§ Текст для изучения:
Кипрский дневник. День первый

          ЗАПИСКИ ПУТЕШЕСТВУЮЩЕГО СИНЕСТЕТИКА
          или МОРФОЛОГИЧЕСКАЯ ОКРОШКА

          Пока время работает,
          надо успеть хорошо отдохнуть

          Сказал кто-то

          А еще кто-то посоветовал:
          «Никогда не возвращайтесь в то место, где было хорошо. Вдруг станет хуже?»
          Не стоит забывать, что эти слова впервые обронил парень, у которого только что открылся второй парашют, после того, как первый подвел. В этом случае совет вполне разумный. Но ведь если ему следовать, то так и не узнаешь, а было ли на самом деле хорошо в первый раз.
          С другой стороны, известно, что правила подтверждают исключения из них. И я назову вам исключение – остров. Да-да! Остров в Средиземном море по имени Кипр. Уж поверьте, вот где было, есть и останется так же приятно в пятый раз, как в первый. Особенно под Новый год. И я отправляюсь именно туда.

          Утренний аэропорт, как прошлогодний снег, – ничем удивить не может. Из многочисленных входов открыт один. Из двух эскалаторов движется один. За стойкой притаился одинокий служака. Весь мимопроходящий персонал сонный и завистливый. Понять можно – они никуда не собираются ехать на праздник.
          Очередь на регистрацию, наоборот, пахнет азартом, гнется, как змея вокруг ножки бокала, и состоит из людей совершенно здоровых и краснощеких. Эти желают отправиться в путешествие с хорошим настроением. Но, раз уж такое начало слишком идеально, – имеется изъян.
          Из всех примкнувших к очереди, обязательно находится единственный, но чертовски не здоровый гражданин. Подвох в том, что мерзавец пристраивается именно у меня за спиной и его тут же застигает приступ кашля и соплей. Десять минут слушаю звонкие жалобы носового платка и лениво борюсь с желанием кричать о помощи.

§ Записи набора данных:
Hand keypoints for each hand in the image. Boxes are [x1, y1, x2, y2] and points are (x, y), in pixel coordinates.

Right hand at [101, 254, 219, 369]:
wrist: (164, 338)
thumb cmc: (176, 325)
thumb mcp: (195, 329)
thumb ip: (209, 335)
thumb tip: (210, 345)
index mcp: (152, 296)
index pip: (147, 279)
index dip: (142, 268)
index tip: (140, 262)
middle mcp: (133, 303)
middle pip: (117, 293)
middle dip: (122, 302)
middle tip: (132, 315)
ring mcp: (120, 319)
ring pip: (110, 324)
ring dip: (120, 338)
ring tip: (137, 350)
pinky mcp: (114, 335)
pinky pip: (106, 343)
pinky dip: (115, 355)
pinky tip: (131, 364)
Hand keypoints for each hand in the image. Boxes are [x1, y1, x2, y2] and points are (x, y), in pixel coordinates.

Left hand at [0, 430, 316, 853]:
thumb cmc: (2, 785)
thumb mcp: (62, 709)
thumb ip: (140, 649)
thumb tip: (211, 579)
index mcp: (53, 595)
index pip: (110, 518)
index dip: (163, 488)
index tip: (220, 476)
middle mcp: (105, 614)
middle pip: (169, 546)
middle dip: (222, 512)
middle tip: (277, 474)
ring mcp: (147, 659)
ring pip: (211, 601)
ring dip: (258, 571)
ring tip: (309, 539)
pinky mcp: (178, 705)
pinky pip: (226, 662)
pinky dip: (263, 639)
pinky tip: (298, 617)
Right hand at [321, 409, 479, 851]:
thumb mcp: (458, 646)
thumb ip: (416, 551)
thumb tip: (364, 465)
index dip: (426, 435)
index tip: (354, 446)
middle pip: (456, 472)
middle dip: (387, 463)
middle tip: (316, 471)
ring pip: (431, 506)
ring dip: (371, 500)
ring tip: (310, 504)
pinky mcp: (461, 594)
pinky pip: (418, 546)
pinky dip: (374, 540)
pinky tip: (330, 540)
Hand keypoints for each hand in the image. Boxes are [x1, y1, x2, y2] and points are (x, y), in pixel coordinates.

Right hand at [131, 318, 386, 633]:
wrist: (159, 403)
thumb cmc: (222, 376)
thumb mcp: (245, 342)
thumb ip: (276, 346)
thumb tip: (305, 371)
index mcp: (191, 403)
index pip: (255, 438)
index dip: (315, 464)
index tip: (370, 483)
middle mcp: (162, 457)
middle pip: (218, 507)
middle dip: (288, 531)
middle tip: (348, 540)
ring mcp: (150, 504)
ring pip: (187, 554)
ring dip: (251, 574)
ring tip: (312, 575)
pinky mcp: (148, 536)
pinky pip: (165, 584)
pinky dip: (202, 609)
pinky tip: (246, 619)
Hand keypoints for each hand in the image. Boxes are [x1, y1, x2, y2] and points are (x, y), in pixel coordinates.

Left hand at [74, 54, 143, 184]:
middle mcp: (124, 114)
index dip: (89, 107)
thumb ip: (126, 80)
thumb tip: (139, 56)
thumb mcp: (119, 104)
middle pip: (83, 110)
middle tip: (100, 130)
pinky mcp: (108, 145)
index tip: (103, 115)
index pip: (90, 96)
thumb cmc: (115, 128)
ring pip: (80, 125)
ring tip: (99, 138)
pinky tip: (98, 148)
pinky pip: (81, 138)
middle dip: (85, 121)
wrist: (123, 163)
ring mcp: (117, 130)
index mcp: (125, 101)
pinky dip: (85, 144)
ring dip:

§ Задание A: Объясните на основании кипрского дневника, почему сотрудники утреннего аэропорта выглядят сонными и завистливыми.
§ Задание B: Измените фрагмент кипрского дневника, который начинается со слов «ЗАПИСКИ ПУТЕШЕСТВУЮЩЕГО СИНЕСТЕТИКА» и заканчивается словами «отправляюсь именно туда.», заменив «Кипр» на «Крит».
Приведенные записи не имеют отношения к тексту.

§ Ответ к заданию A: Сотрудники аэропорта никуда не собираются ехать на праздник, поэтому их сонливость и зависть вполне понятны.

§ Ответ к заданию B:
ЗАПИСКИ ПУТЕШЕСТВУЮЩЕГО СИНЕСТЕТИКА
          или МОРФОЛОГИЧЕСКАЯ ОКРОШКА

          Пока время работает,
          надо успеть хорошо отдохнуть

          Сказал кто-то

          А еще кто-то посоветовал:
          «Никогда не возвращайтесь в то место, где было хорошо. Вдруг станет хуже?»
          Не стоит забывать, что эти слова впервые обронил парень, у которого только что открылся второй парашют, после того, как первый подвел. В этом случае совет вполне разумный. Но ведь если ему следовать, то так и не узнаешь, а было ли на самом деле хорошо в первый раз.
          С другой стороны, известно, что правила подтверждают исключения из них. И я назову вам исключение – остров. Да-да! Остров в Средиземном море по имени Крит. Уж поверьте, вот где было, есть и останется так же приятно в пятый раз, как в первый. Особенно под Новый год. И я отправляюсь именно туда.